Usé ambos y cada mañana ese numerito que seguía bajando a toda velocidad me daba la pauta de lo que había que hacer cada semana, cada día y cumplir objetivos concretos cada jornada se convirtió en el modo de llegar al 22 de agosto a las 7:30 de la mañana con 9 maletas, cuatro mochilas y un perro, al aeropuerto de Quito.
Mis amigas me decían que soy una masoquista por llevar el contador de días y semanas, pero de verdad que sin esa claridad y presión temporal, no hubiera conseguido estar lista a tiempo con todo y todos listos para viajar.

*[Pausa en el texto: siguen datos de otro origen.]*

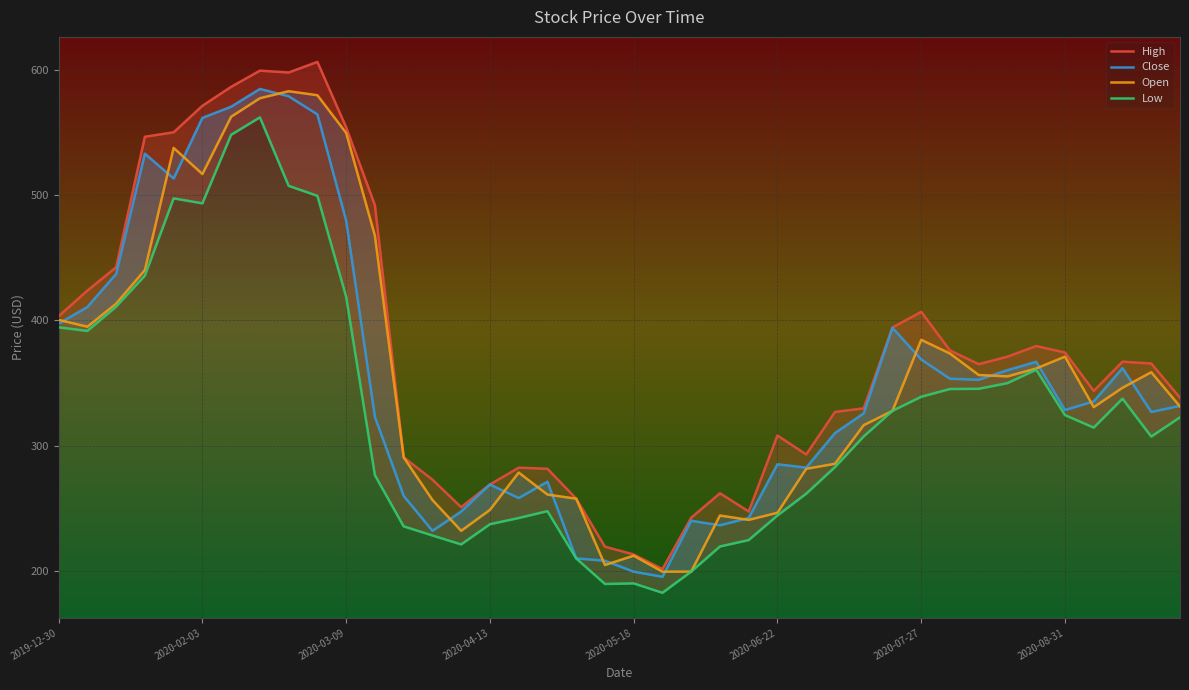

How many interior local peaks does the Close series have?

9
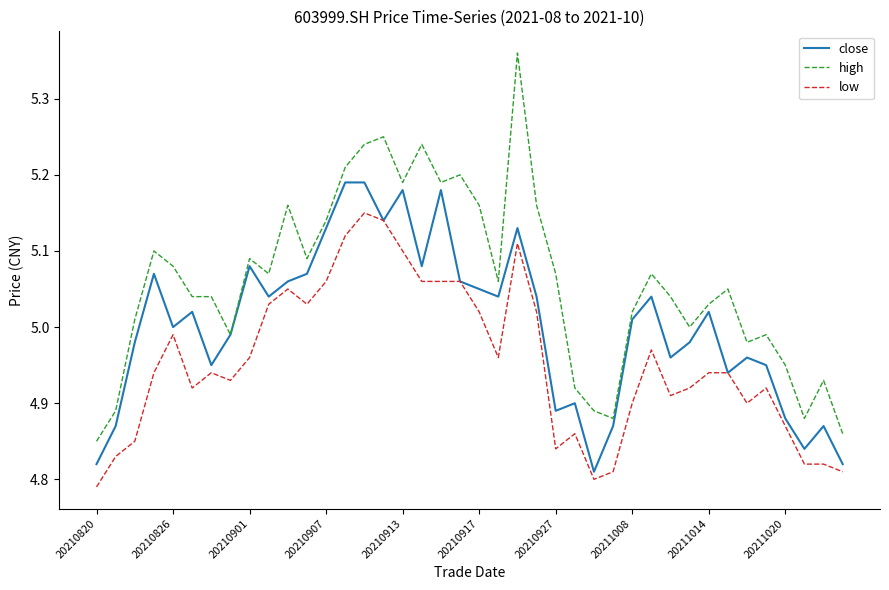

Rank the series by their maximum value, from highest to lowest.

high, close, low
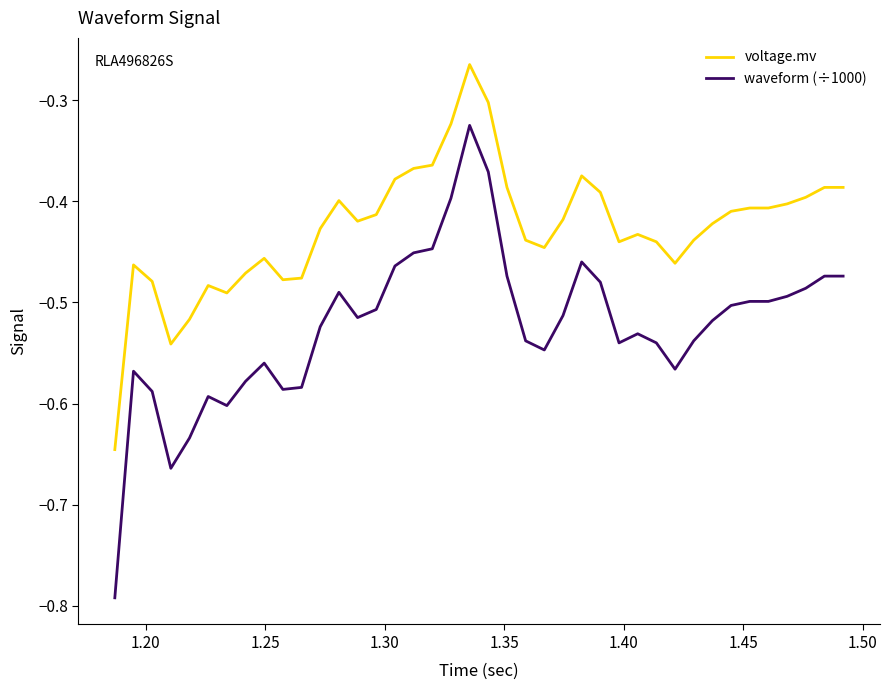

Which series has the largest total across all categories?

voltage.mv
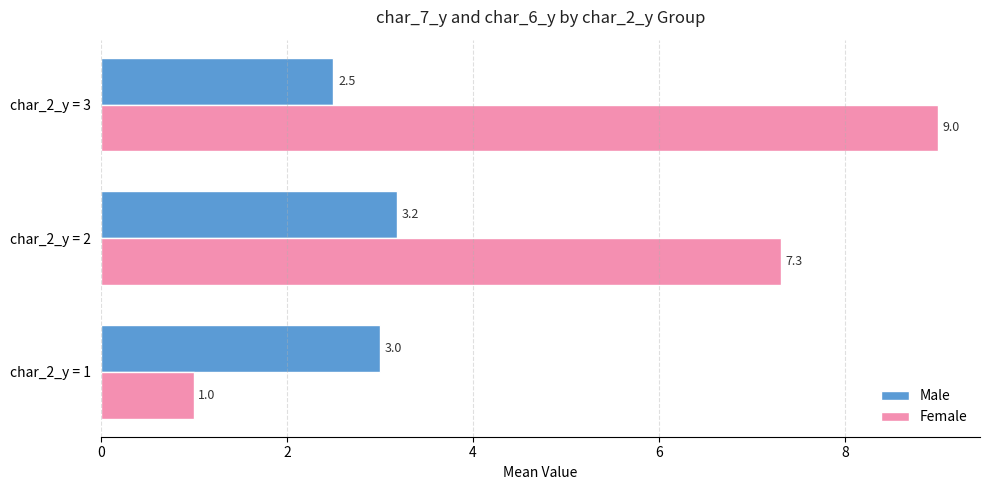

Which series changed the most between char_2_y = 1 and char_2_y = 2?

Female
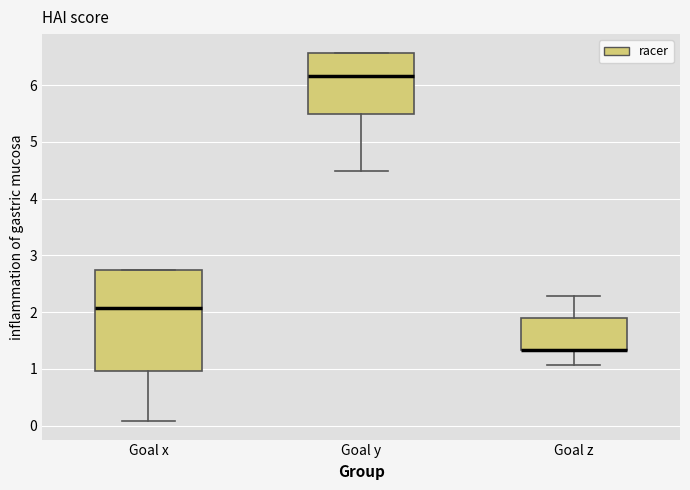

Reading left to right, read every box against the y-axis: the position of its median line, the range the box covers, and the ends of its whiskers. The values are not printed on the chart, so give them approximately, as read against the axis.

Goal x: median 2.1, box 1.0 to 2.7, whiskers 0.1 to 2.7
Goal y: median 6.2, box 5.5 to 6.6, whiskers 4.5 to 6.6
Goal z: median 1.3 (drawn on the box's lower edge), box 1.3 to 1.9, whiskers 1.1 to 2.3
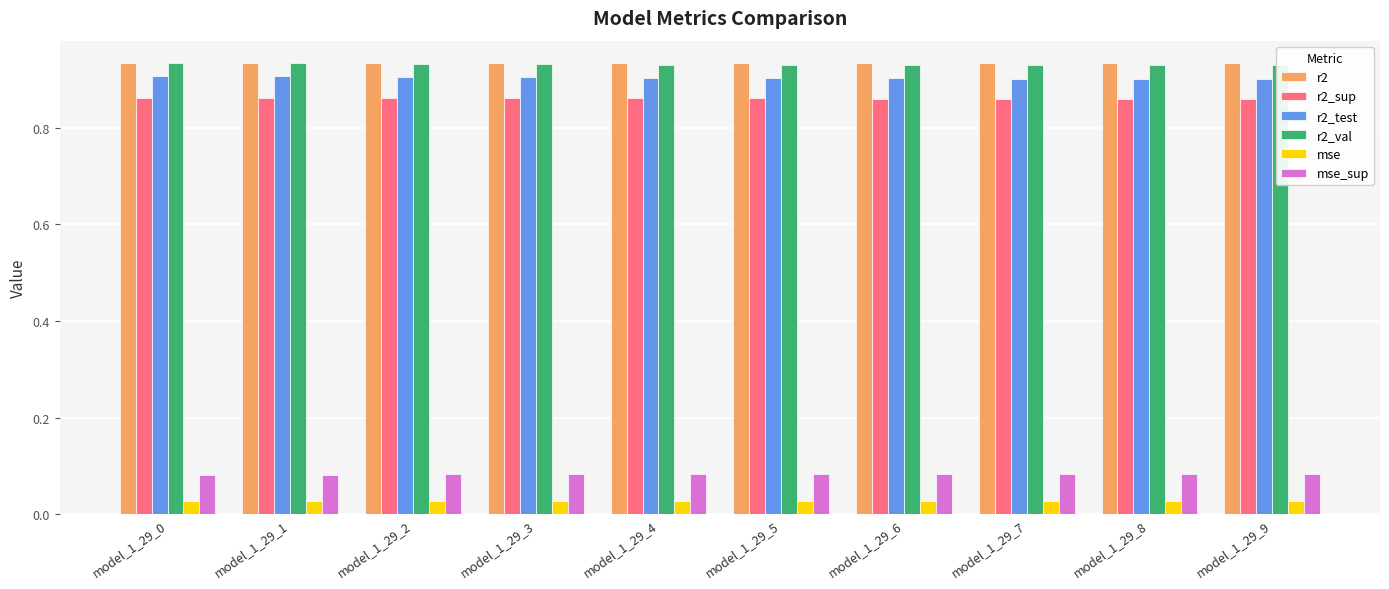

At which category is the sum across all series the highest?

model_1_29_0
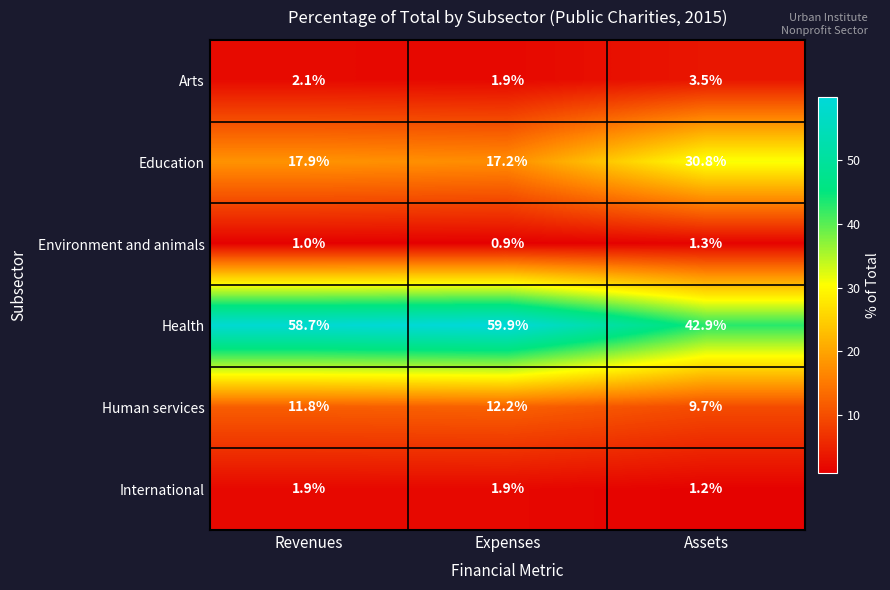

How many series are shown in this chart?

6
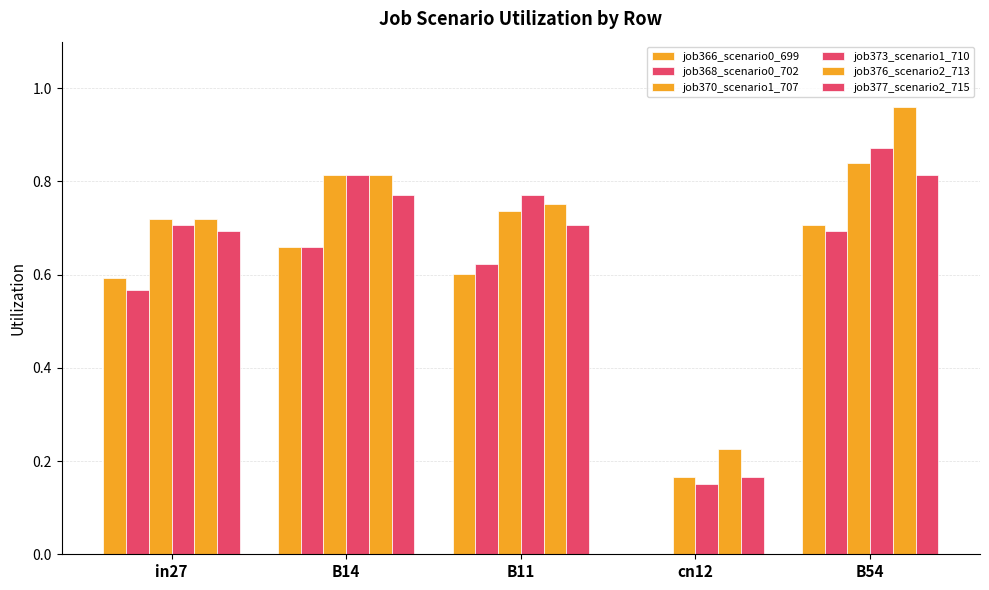

Rank the categories by job368_scenario0_702 value from highest to lowest.

B54, B14, B11, in27, cn12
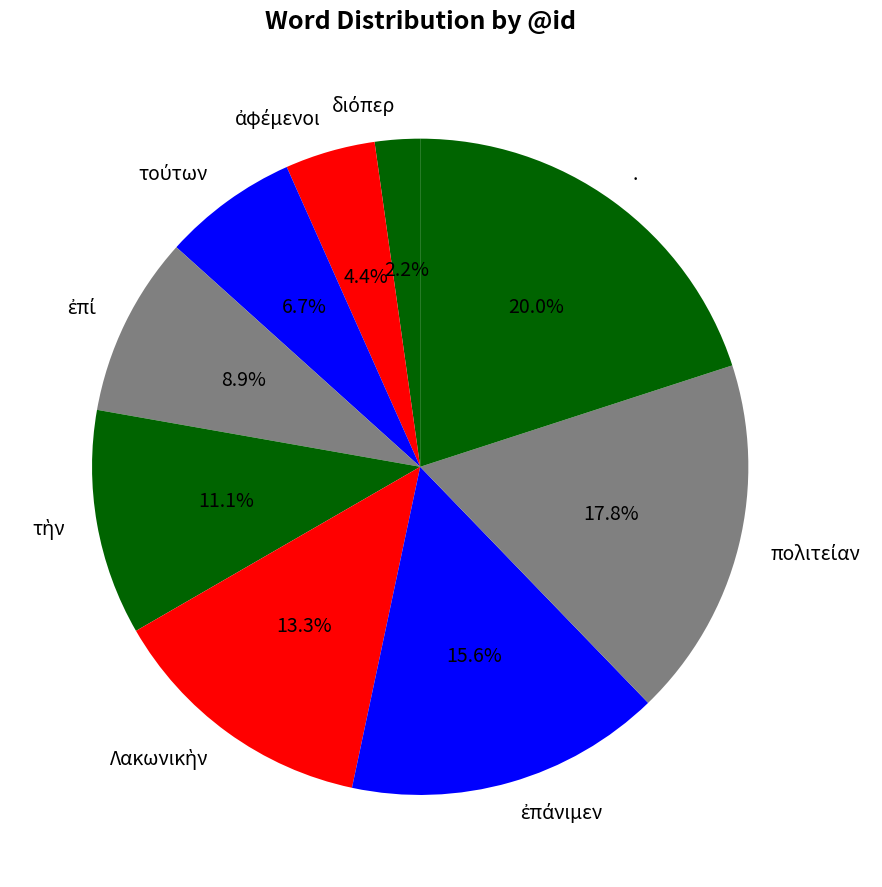

How much of the chart is everything except .?

80.0%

Unos meses antes también instalé en la cocina un corcho grande con las fechas y con todo lo que pasaría en cada semana. Este calendario estaba a la vista de toda la familia, para que cada uno sepa más o menos qué esperar ese día y esa semana; cuando había que desocupar cada mueble, cuando habría que desarmar las camas, cuando se podían tomar las últimas clases y hacer las despedidas de la escuela, el fútbol, las clases de parkour, la nivelación de matemáticas; cuando se irían a pasar a la casa de sus abuelas. Cuando venderíamos el carro, cuando entregaban los documentos de viaje de la Agnes. Cuando había que terminar el tratamiento con la dentista, cuando hacerse el último corte de pelo, y así, listas y listas y listas de pendientes.
Esas últimas tres semanas de agosto incluían además celebrar el cumpleaños de mi hijo, Elías primero, y el mío después. Todo tenía que pasar al mismo tiempo. Y nos dimos tiempo para que suceda. Hicimos incluso un último viaje para despedirnos del mejor amigo del Elías, en el mismo día de su cumpleaños y esa sería la despedida del Grand Vitara también, nuestro amado carro durante 11 años. Luego mi cumpleaños con una botella de tequila y la despedida más dura, la de mi tribu, con una botella de pájaro azul. No pude evitar estar borracha en ambos eventos, porque la sobriedad no me estaba ayudando a lidiar con los sentimientos de esos días tan emotivos, repletos de dolor y amor. Duros de sortear. Un poco de alcohol ayudó a amortiguar el paso por esas horas. Algo de esos días y de ese estado mental, va a estar grabado para siempre en mí.
En el calendario que teníamos en la cocina, varias semanas antes yo había marcado el lunes 22 de agosto con signos de pregunta y decía ¿Viaje? Ese parecía el día idóneo para viajar y aunque lo moví varias veces (del 10 al 15 y del 15 al 22) ese 22 se volvió cabalístico. Había que agarrarse a él y confiar que para ese día llegarían los pasaportes con las visas selladas.
Esa fecha nos daba tiempo; el tiempo justo para dejar la casa en la que estábamos viviendo, para llegar a la casa en la que nos recibirían en Canadá; a tiempo para ubicarnos en la ciudad antes del inicio de clases del Armando en la Universidad, a tiempo para los últimos días del verano. La estación en la que todo el mundo te recomienda enamorarte de Canadá, porque luego el temporal hace que esa relación sea mucho más penosa.
Marque ese día con mucha intención y cuando ya tuve luz verde para comprar los pasajes sabiendo que si llegarían a tiempo las visas, fui a hacer la compra en línea y el lunes 22 era el único día en el que el precio era bajo, era la mitad del precio de los pasajes de cualquier otro día en agosto. Quince días antes y 15 días después, todos los días de la semana costaban el doble. El 22 era el día; fue el día.
*
Llegamos y de ahí en adelante, con el cambio de escenografía, todo empezó de cero en nuestras vidas, a mis 41 años, a los 56 años de mi marido, 11 y 8 de mis hijos. La vida que conocíamos se terminó el día en que ese contador de semanas y días en la aplicación de mi celular, marcó cero ese 22 de agosto.
Desde ahí el contador camina para adelante, los pasos ya no se recogen, se dan hacia lo inesperado de un futuro que apenas puedo predecir.
Estoy aquí, ahora, me digo cada mañana. Y esa es toda la certeza que tengo.